Was heißt das Setzen auf die militärische Karte?
Das bedeutet, die Ukraine ist dann ein entvölkertes, völlig zerstörtes Land und die Menschen sterben über Jahre. Und das wird einfach ins Kalkül gefasst. Ich finde, das ist wirklich unglaublich. Und die Chiffre dafür, dass man gar keine Verhandlungslösung sucht, das ist das Setzen auf die militärische Karte. Seit einiger Zeit wird das ganz offen immer wieder betont. Der Außenbeauftragte der EU tönte in einem Tweet nach seinem Besuch in Kiew: „Dieser Krieg wird auf dem Schlachtfeld entschieden." Na schönen Dank auch. Wie viele Jahre soll da noch geschlachtet werden?

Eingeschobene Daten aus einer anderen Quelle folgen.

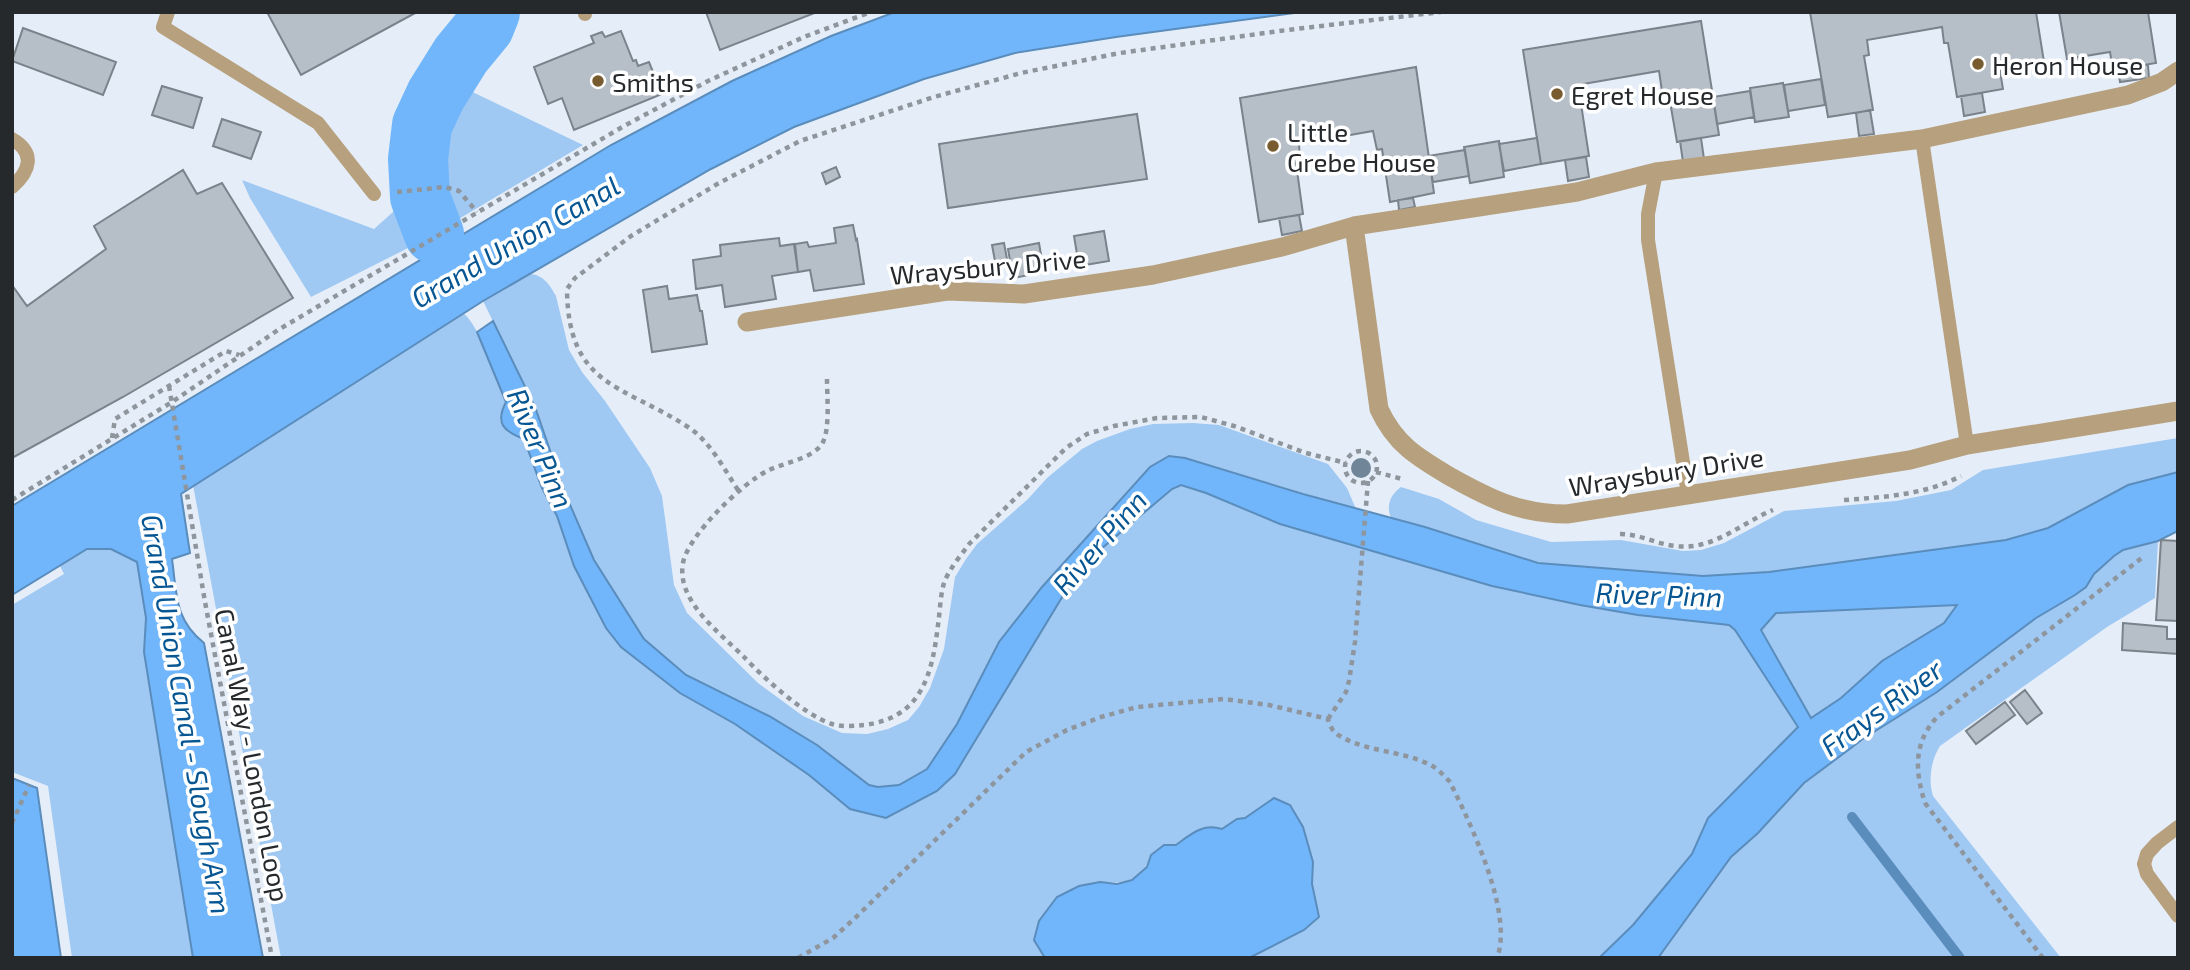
<svg xmlns="http://www.w3.org/2000/svg" width="2190" height="970" font-family="'Exo 2',sans-serif">
  <rect width="100%" height="100%" fill="#e5eef8"/>
  <!-- green -->
  <path fill="#9fc8f3" d="M471,12H478L446,59L431,86L400,165L398,163C406,134 420,86 435,61C446,44 461,30 471,12Z
    M498,12H503L501,18L460,86L583,145L447,226C432,185 419,153 438,110C441,104 444,96 448,91C466,68 487,40 498,12Z
    M242,180L374,229L393,212L399,194L420,242L311,297L250,198Z
    M529,274C543,274 550,285 556,296L569,350L582,372L605,401L650,468L662,496L674,585L687,613L758,683L803,716L842,733L867,734L888,729L908,720L919,707L930,688L944,649L955,577L966,559L977,544L1028,499L1047,478L1082,449L1097,441L1130,429L1153,424L1193,423L1219,425L1328,464L1347,488L1356,509L1185,458L1168,456L1150,467L999,642L957,724L927,769L899,785L878,787L869,785L817,745L769,716L686,675L644,639L594,560L564,491L535,407L483,301Z
    M464,314C478,323 499,384 506,402L500,420C505,430 513,435 524,439L542,488L557,516L574,566L621,647L680,693L735,724L809,775L850,809L886,818L937,791L955,774L1081,566L1172,489L1181,485L1206,493L1280,524L1492,586L1597,608L1729,625L1735,630L1798,726L1708,818L1692,854L1633,925L1599,958H1249L1304,930L1319,917L1312,884L1313,862L1274,798L1245,818L1237,819L1222,829C1204,823 1191,836 1177,845C1169,849 1160,852 1151,855C1143,881 1125,884 1100,882L1034,940L1045,958H281L193,485Z
    M2178,438V472L2128,485L2048,528L2006,540L1769,572L1703,576L1538,563L1391,518C1386,506 1390,495 1401,487L1439,499L1476,520L1551,542L1621,540L1683,551L1701,550L1724,543L1784,511L1896,501L1951,490L1983,470Z
    M2158,541L2155,598L2107,627L1940,746C1931,760 1928,780 1933,796L2061,958H1658L1711,881L1731,857L1758,833L1804,783L1827,764L1937,692L2036,618L2075,595L2086,587L2094,575L2114,556L2123,550Z
    M111,548L137,562L146,618L144,652L193,958H72L48,786L12,772V605L64,574L60,566L87,549Z
    M1958,604L1944,623L1882,661L1841,698L1811,719L1761,629L1776,613Z"/>
  <!-- water -->
  <path fill="#71b6fa" stroke="#5a8cbc" stroke-width="2" fill-rule="evenodd" d="M478,12H498C481,56 436,89 429,137C426,153 430,170 432,186L399,189C399,151 425,89 447,57C457,42 471,29 478,12Z
    M895,12H1302L1116,37L1015,53L924,79L794,127L711,169L483,301L181,494L190,553L172,559C177,594 174,619 204,643L263,958H193L144,652L146,618L137,562L111,549H87L12,595V506L611,145L732,81L831,36Z
    M433,190L447,226L420,242L399,194Z
    M493,321L535,407L564,491L594,560L644,639L686,675L769,716L817,745L869,785L878,787L899,785L927,769L957,724L999,642L1042,587L1150,467L1169,456L1185,458L1303,494L1425,527L1538,563L1703,576L1769,572L2006,540L2048,528L2128,485L2178,472V531L2158,541L2123,550L2114,556L2094,574L2086,587L2075,595L2036,618L1937,692L1863,739L1804,783L1758,833L1731,857L1658,958H1599L1633,925L1692,854L1708,818L1798,727L1735,630L1729,625L1638,615L1580,605L1492,586L1280,524L1206,493L1181,485L1172,489L1081,566L955,774L937,791L886,818L850,809L809,775L735,724L680,693L621,647L606,628L574,566L557,516L542,488L524,439C503,431 495,423 506,402L477,332ZM1957,605L1944,623L1882,661L1841,698L1811,718L1761,630L1776,613Z
    M12,778L37,788L61,958H12Z
    M1274,798L1290,805L1303,827L1313,862L1312,884L1319,917L1304,930L1249,958H1045L1034,940L1039,921L1057,897L1079,886L1100,882L1117,884L1132,880L1147,867L1151,855L1164,845H1176C1191,834 1203,823 1222,829L1237,819L1245,818Z"/>
  <g fill="none" stroke-linecap="round" stroke-linejoin="round">
    <!-- stream -->
    <path stroke="#5a8cbc" stroke-width="10" d="M1852,817L1960,958"/>
    <!-- river -->
    <path stroke="#71b6fa" stroke-width="60" d="M434,234L420,197L418,159L422,125L436,95L461,55L484,27L490,12"/>
  </g>
  <!-- building -->
  <path fill="#b6bfc8" stroke="#7a828b" stroke-width="2" d="M267,12H417L301,75Z
    M706,12H817L720,50Z
    M1810,12H2036L2044,62L2009,67V63L1999,65L2003,89L1957,97L1948,43H1944L1942,27L1867,40L1869,55L1864,56L1873,110L1828,117Z
    M2059,12H2148L2156,63L2113,70L2110,52L2067,59Z
    M1701,21L1719,135L1677,142L1668,90L1662,91L1659,71L1583,84L1586,103L1581,104L1589,156L1541,164L1523,50Z
    M23,28L116,62L103,95L12,61Z
    M621,31L633,61L636,60L638,66L649,62L662,94L574,130L562,98L548,104L534,67L594,43L591,36L602,32L605,37Z
    M2084,56L2086,67L2073,69L2071,58Z
    M2148,65L2149,78L2120,82L2118,69Z
    M1416,67L1434,193L1390,202L1382,149L1377,150L1373,131L1299,144L1300,162L1296,163L1303,214L1259,222L1240,98Z
    M1821,79L1825,105L1788,111L1784,85Z
    M1783,83L1789,117L1755,122L1750,88Z
    M162,86L202,98L193,128L152,115Z
    M1750,91L1754,117L1717,124L1713,97Z
    M1982,93L1985,112L1964,116L1961,96Z
    M1870,110L1874,134L1859,136L1856,113Z
    M1137,114L1147,179L948,208L939,144Z
    M222,119L261,132L251,159L213,146Z
    M1537,138L1541,164L1504,171L1499,144Z
    M1701,138L1704,159L1683,162L1680,141Z
    M1499,141L1504,177L1470,183L1464,147Z
    M1465,150L1469,176L1433,182L1428,156Z
    M1586,157L1589,177L1568,181L1565,160Z
    M836,167L840,177L826,184L822,173Z
    M183,170L197,194L222,183L293,298L123,397L12,458V285L27,306L106,249L94,226Z
    M1413,198L1415,207L1399,210L1398,200Z
    M1299,215L1302,231L1282,235L1279,218Z
    M853,225L856,240L857,239L864,284L814,291L810,270L798,272L795,244L807,242L809,247L836,243L834,228Z
    M1104,231L1109,261L1079,266L1074,236Z
    M779,238L780,246L794,244L798,272L772,276L776,299L725,307L722,285L696,289L693,260L721,256L720,245Z
    M1004,243L1007,259L995,261L992,245Z
    M1039,243L1044,272L1013,278L1008,249Z
    M667,286L669,299L697,295L700,311H702L707,344L652,352L643,290Z
    M2161,540L2178,541V621L2156,620Z
    M2123,623L2167,627V639H2178V654L2122,650Z
    M2025,690L2042,713L2027,724L2010,702Z
    M2005,702L2015,715L1976,744L1966,731Z"/>
  <g fill="none" stroke-linecap="round" stroke-linejoin="round">
    <!-- path -->
    <path stroke="#8e959c" stroke-width="4.5" stroke-dasharray="5 5" stroke-linecap="butt" d="M397,192L445,187L459,191L477,212
      M827,379C827,396 830,428 823,442C816,458 782,463 767,471C743,483 688,535 683,563C676,601 720,633 744,657C764,678 804,715 832,724C841,727 854,726 864,725C921,718 932,676 938,625C940,612 940,597 944,583C949,569 961,555 970,543L1066,448L1087,434L1114,426L1157,418L1201,417L1234,426L1306,453L1346,463
      M169,386L205,602L272,958
      M112,438L115,419L226,351L239,355
      M1345 467a16 16 0 1 1 32 0a16 16 0 1 1-32 0Z
      M1376,472L1402,479
      M738,490C724,469 710,441 688,427C622,384 568,387 567,289L575,278L631,236L719,183L800,141L934,97L1021,73L1120,53L1287,30L1441,12
      M12,500L172,402L278,330L624,126L708,81L804,37L871,12
      M1844,500C1885,497 1924,495 1961,476
      M1620,534C1640,534 1656,544 1675,546C1713,551 1741,523 1773,510
      M1328,719L1346,692L1349,681L1355,642L1368,481
      M12,823L29,785
      M798,958L833,938L854,919L1026,752L1067,730L1101,717L1137,707L1224,699L1269,705L1328,719C1330,726 1333,733 1340,736C1368,753 1405,750 1434,767C1440,771 1445,777 1450,782C1470,823 1514,913 1497,958
      M2043,958L1925,803C1915,772 1913,743 1937,717L2143,557"/>
    <!-- service -->
    <path stroke="#b7a07e" stroke-width="14" d="M168,12L163,27L318,123L374,194
      M585,12V14
      M12,139C36,153 30,171 12,187
      M1922,139L1967,445
      M1656,172L1648,214V240L1688,494
      M2178,827L2157,843L2147,854L2144,864L2147,874L2178,916"/>
    <!-- minor -->
    <path stroke="#b7a07e" stroke-width="19" d="M1354,226L1379,409C1395,444 1417,457 1449,476C1490,499 1520,514 1567,514L1910,460L1967,445L2178,411
      M747,322L947,291L1024,294L1153,275L1282,247L1354,226L1577,192L1656,172L1922,139L2128,95L2162,82L2178,71"/>
  </g>
  <!-- trees -->
  <circle fill="#718598" cx="1361" cy="468" r="10"/>
  <!-- markers -->
  <g fill="#785c2f" stroke="#fff" stroke-width="2.5">
    <circle cx="1978" cy="64" r="7"/>
    <circle cx="598" cy="81" r="7"/>
    <circle cx="1557" cy="94" r="7"/>
    <circle cx="1273" cy="146" r="7"/>
  </g>
  <g text-anchor="middle" dominant-baseline="central" stroke-width="7" stroke-linejoin="round" paint-order="stroke">
    <!-- poi labels -->
    <g font-size="26" fill="#25292c" stroke="#fff" text-anchor="start">
      <text x="1992" y="64">Heron House</text>
      <text x="612" y="81">Smiths</text>
      <text x="1571" y="94">Egret House</text>
      <text x="1287" y="131">Little<tspan x="1287" dy="30">Grebe House</tspan></text>
    </g>
    <!-- street labels -->
    <g font-size="26" fill="#25292c" stroke="#fff">
      <text transform="translate(988 266) rotate(-5)">Wraysbury Drive</text>
      <text transform="translate(1666 471) rotate(-9)">Wraysbury Drive</text>
      <text transform="translate(253 755) rotate(79)">Canal Way - London Loop</text>
    </g>
    <!-- water labels -->
    <g font-size="28" font-style="italic" fill="#055693" stroke="#fff">
      <text transform="translate(515 241) rotate(-30)">Grand Union Canal</text>
      <text transform="translate(541 448) rotate(67)">River Pinn</text>
      <text transform="translate(1099 542) rotate(-49)">River Pinn</text>
      <text transform="translate(1659 594) rotate(2)">River Pinn</text>
      <text transform="translate(1881 707) rotate(-36)">Frays River</text>
      <text transform="translate(187 714) rotate(80)">Grand Union Canal - Slough Arm</text>
    </g>
  </g>
  <!-- border -->
  <rect width="2190" height="970" fill="none" stroke="#25292c" stroke-width="28"/>
</svg>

Im Klartext heißt das, die Ukraine soll die Entscheidung mit der Atommacht Russland auf militärischem Wege auf dem Schlachtfeld suchen. Und wir werden sie dafür mit immer mehr und immer tödlicheren und brutaleren Waffen beliefern, was natürlich zur Folge haben wird, dass auch Russland immer mehr und immer brutalere Waffen einsetzen wird. Und das nehmen wir in Kauf, so die Strategie, weil das dann Russland nachhaltig schwächen wird. Sind die denn alle verrückt geworden? Wo soll denn das enden? Schon Kennedy wusste, dass man eine Atommacht niemals in eine Situation bringen darf, aus der sie keinen gesichtswahrenden Ausweg mehr findet. Und deswegen ist das ganze Gequatsche vom ukrainischen Siegen und der Entscheidung auf dem Schlachtfeld wirklich nur eines: Unverantwortlicher Schwachsinn.

Kompromisse sind möglich
Die entscheidende Frage ist: Gäbe es denn mögliche Kompromisse, auf deren Grundlage ein Verhandlungsfrieden erreichbar wäre? Wäre das wirklich so unerreichbar, wie es dargestellt wird? Um das zu beantworten, muss man sich darüber im Klaren sein, worum es in diesem Krieg geht. Geht es um die große Auseinandersetzung zwischen Autokratie und Demokratie, zwischen Freiheit und Unterdrückung, wie es immer wieder dargestellt wird? Dann wäre ein Kompromiss tatsächlich kaum denkbar. Aber ich glaube, dass diese Darstellung falsch ist. Der Ukraine-Krieg ist ein typischer geopolitischer Krieg, bei dem es um Interessen und Einflusssphären geht. Konkret geht es darum, dass Russland nicht zulassen will und wohl auch nicht zulassen wird, dass auch noch die Ukraine teil der US-Einflusszone wird und da irgendwann, wie in Polen und Rumänien, Raketenbasen stehen, von denen aus Raketen in weniger als fünf Minuten Moskau erreichen können.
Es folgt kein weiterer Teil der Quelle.